**** RAW RECORDS

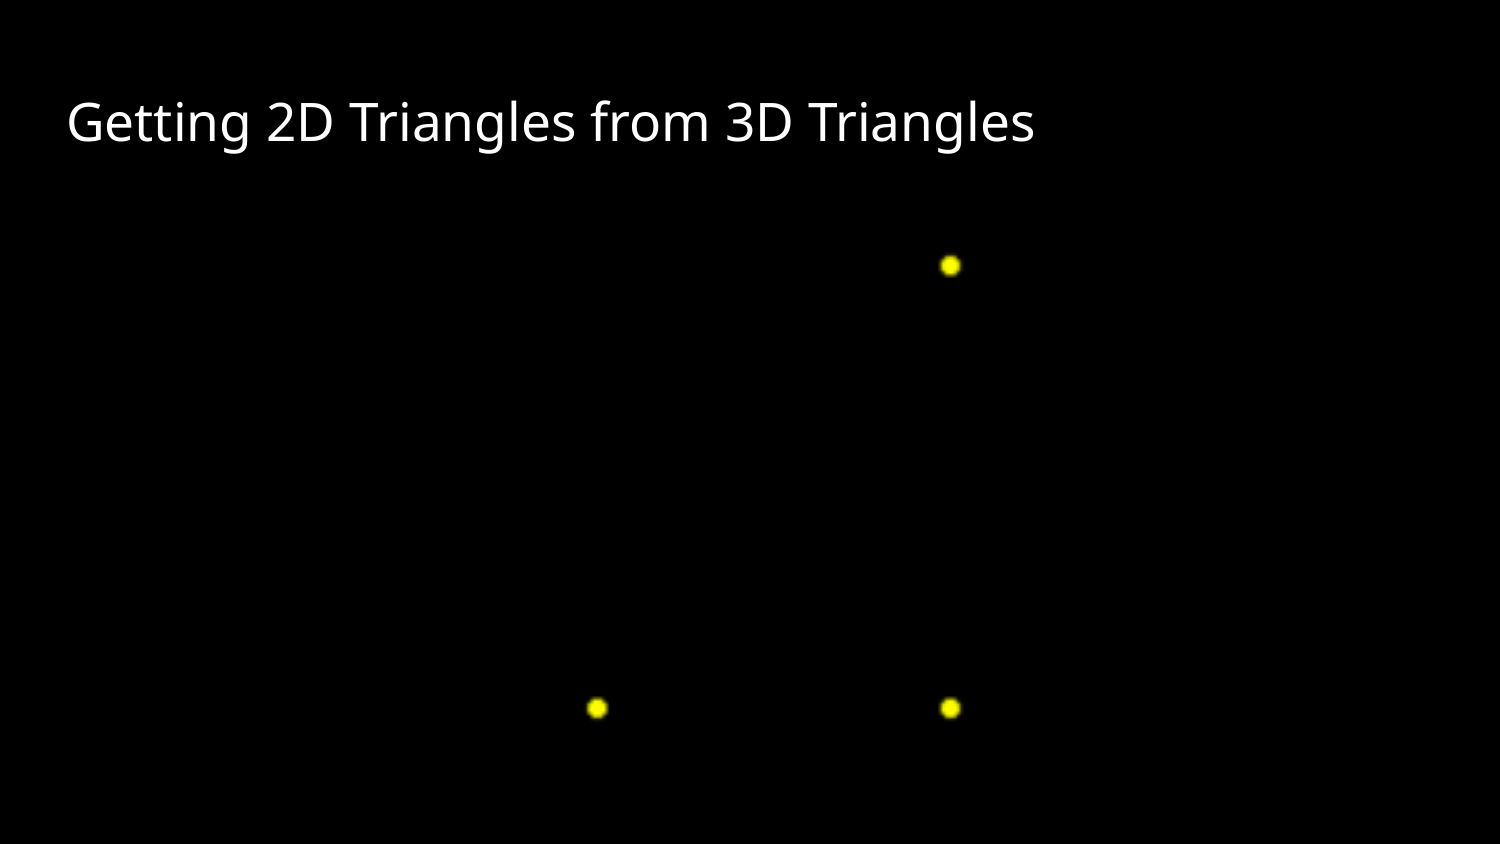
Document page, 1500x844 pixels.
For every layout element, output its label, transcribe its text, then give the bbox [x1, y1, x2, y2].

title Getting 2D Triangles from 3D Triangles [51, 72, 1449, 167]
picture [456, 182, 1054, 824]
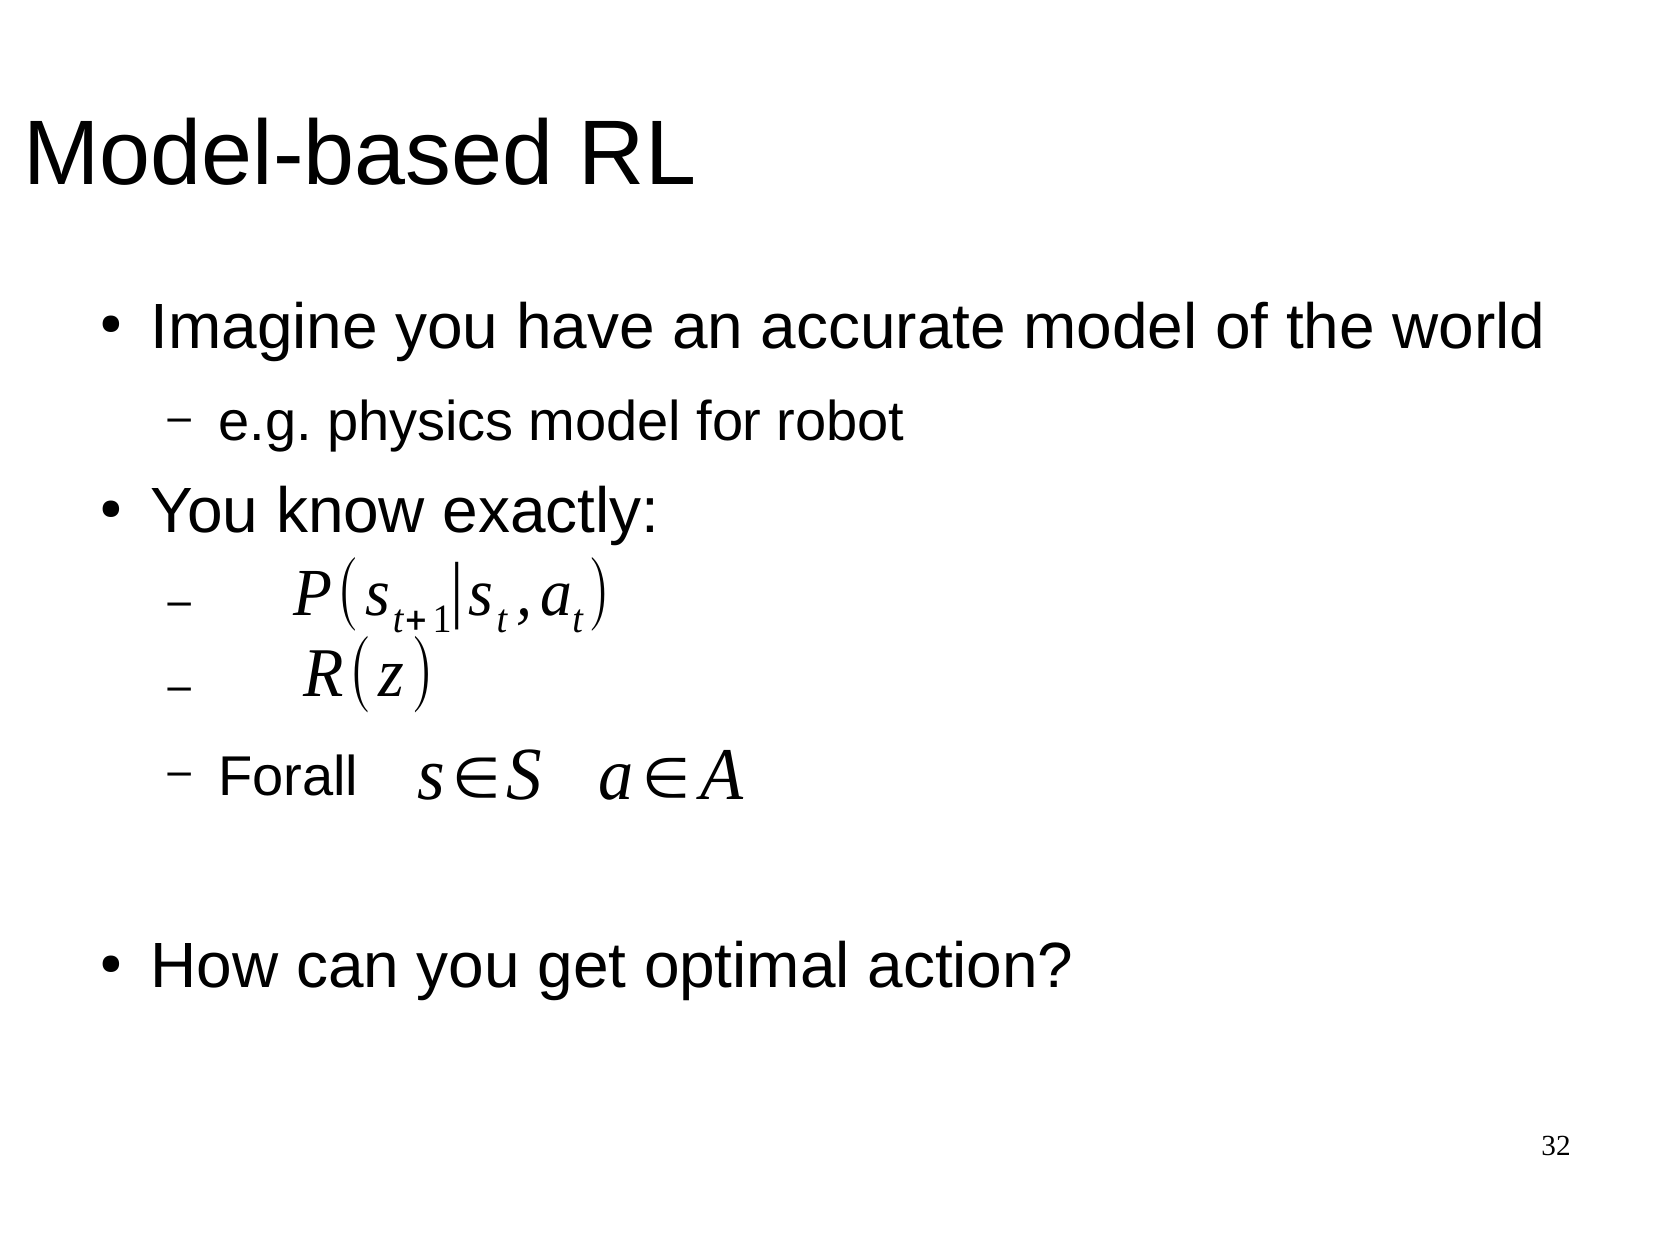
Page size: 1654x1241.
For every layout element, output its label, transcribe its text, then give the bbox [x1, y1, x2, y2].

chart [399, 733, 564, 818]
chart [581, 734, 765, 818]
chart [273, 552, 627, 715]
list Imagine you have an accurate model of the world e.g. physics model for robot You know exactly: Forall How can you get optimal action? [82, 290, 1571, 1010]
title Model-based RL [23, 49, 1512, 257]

********

**WHAT NEEDS TO BE DONE:**
Render every line of the entries above as a numbered list, skipping blank lines and leaving out the pictures.

**PROBLEM SOLUTION:**
1. Document page, 1500x844 pixels.
2. For every layout element, output its label, transcribe its text, then give the bbox [x1, y1, x2, y2].
3. title Getting 2D Triangles from 3D Triangles [51, 72, 1449, 167]
4. picture [456, 182, 1054, 824]
5. Page size: 1654x1241.
6. For every layout element, output its label, transcribe its text, then give the bbox [x1, y1, x2, y2].
7. chart [399, 733, 564, 818]
8. chart [581, 734, 765, 818]
9. chart [273, 552, 627, 715]
10. list Imagine you have an accurate model of the world e.g. physics model for robot You know exactly: Forall How can you get optimal action? [82, 290, 1571, 1010]
11. title Model-based RL [23, 49, 1512, 257]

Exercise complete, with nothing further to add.